Exercise details
Copy out the text lines of the data below exactly as they appear, leaving out the pictures.
[[ Available data open ]]
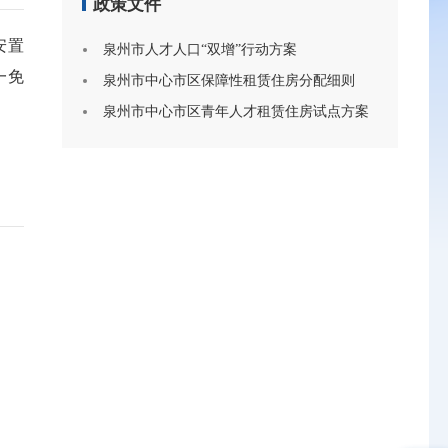
政策文件
安置
泉州市人才人口“双增”行动方案
一免
泉州市中心市区保障性租赁住房分配细则
泉州市中心市区青年人才租赁住房试点方案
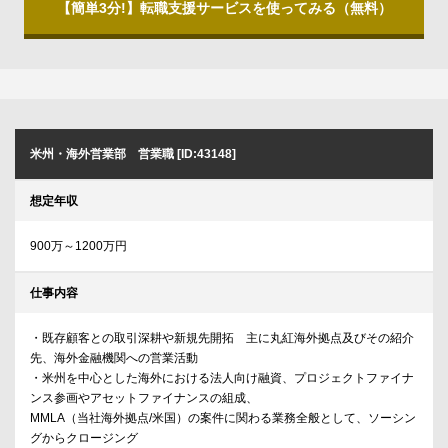
【簡単3分!】転職支援サービスを使ってみる（無料）
米州・海外営業部 営業職 [ID:43148]
想定年収
900万～1200万円
仕事内容
・既存顧客との取引深耕や新規先開拓 主に丸紅海外拠点及びその紹介
先、海外金融機関への営業活動
・米州を中心とした海外における法人向け融資、プロジェクトファイナ
ンス参画やアセットファイナンスの組成、
MMLA（当社海外拠点/米国）の案件に関わる業務全般として、ソーシン
グからクロージング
[[ Available data closed ]]
Answer area
政策文件
安置
泉州市人才人口“双增”行动方案
一免
泉州市中心市区保障性租赁住房分配细则
泉州市中心市区青年人才租赁住房试点方案
【簡単3分!】転職支援サービスを使ってみる（無料）
米州・海外営業部 営業職 [ID:43148]
想定年収
900万～1200万円
仕事内容
・既存顧客との取引深耕や新規先開拓 主に丸紅海外拠点及びその紹介
先、海外金融機関への営業活動
・米州を中心とした海外における法人向け融資、プロジェクトファイナ
ンス参画やアセットファイナンスの組成、
MMLA（当社海外拠点/米国）の案件に関わる業務全般として、ソーシン
グからクロージング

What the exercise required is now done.